> _RECORDS SUPPLIED_
<<<<

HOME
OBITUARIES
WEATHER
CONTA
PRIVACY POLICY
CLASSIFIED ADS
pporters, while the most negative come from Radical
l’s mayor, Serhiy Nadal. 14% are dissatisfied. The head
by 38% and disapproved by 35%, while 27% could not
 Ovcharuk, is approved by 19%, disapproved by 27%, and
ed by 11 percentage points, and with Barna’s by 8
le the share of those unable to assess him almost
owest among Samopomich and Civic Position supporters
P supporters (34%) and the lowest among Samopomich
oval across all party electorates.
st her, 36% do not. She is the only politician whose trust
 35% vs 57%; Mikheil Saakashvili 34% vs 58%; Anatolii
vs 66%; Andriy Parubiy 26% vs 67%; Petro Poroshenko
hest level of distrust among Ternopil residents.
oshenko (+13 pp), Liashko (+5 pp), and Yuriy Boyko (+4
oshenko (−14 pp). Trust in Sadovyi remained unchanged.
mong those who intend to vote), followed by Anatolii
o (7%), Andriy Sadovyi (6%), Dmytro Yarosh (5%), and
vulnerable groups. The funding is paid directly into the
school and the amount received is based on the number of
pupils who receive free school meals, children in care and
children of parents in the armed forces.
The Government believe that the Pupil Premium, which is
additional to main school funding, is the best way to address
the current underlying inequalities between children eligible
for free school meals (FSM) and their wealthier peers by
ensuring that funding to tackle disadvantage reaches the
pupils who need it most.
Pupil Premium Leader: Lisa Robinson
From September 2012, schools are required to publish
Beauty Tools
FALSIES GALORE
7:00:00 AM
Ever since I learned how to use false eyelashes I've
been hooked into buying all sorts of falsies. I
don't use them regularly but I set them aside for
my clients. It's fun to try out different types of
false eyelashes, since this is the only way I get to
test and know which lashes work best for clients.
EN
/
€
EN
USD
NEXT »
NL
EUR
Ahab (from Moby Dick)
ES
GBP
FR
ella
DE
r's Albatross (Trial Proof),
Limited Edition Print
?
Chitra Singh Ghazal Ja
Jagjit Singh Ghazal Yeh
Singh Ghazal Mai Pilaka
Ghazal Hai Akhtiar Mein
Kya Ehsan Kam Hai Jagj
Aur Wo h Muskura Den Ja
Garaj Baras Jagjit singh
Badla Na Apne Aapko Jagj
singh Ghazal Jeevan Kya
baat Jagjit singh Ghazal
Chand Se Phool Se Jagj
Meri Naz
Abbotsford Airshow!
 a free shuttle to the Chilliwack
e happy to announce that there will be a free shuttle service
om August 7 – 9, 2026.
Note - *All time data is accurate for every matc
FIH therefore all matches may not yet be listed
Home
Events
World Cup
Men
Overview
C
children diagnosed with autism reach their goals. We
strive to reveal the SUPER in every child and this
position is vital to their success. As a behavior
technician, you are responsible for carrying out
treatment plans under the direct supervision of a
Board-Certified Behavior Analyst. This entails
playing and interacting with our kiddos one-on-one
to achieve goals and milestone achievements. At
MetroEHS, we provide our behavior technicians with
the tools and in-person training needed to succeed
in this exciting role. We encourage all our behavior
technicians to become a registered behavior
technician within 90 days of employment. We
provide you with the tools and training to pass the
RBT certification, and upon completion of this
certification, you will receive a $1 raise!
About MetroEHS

>>>>

> _AIM OF THE EXERCISE_
Reproduce verbatim the lines of the rows from the first line through the line containing "P supporters (34%)", including that line.

> _RESULT OF THIS EXERCISE_
HOME
OBITUARIES
WEATHER
CONTA
PRIVACY POLICY
CLASSIFIED ADS
pporters, while the most negative come from Radical
l’s mayor, Serhiy Nadal. 14% are dissatisfied. The head
by 38% and disapproved by 35%, while 27% could not
 Ovcharuk, is approved by 19%, disapproved by 27%, and
ed by 11 percentage points, and with Barna’s by 8
le the share of those unable to assess him almost
owest among Samopomich and Civic Position supporters
P supporters (34%) and the lowest among Samopomich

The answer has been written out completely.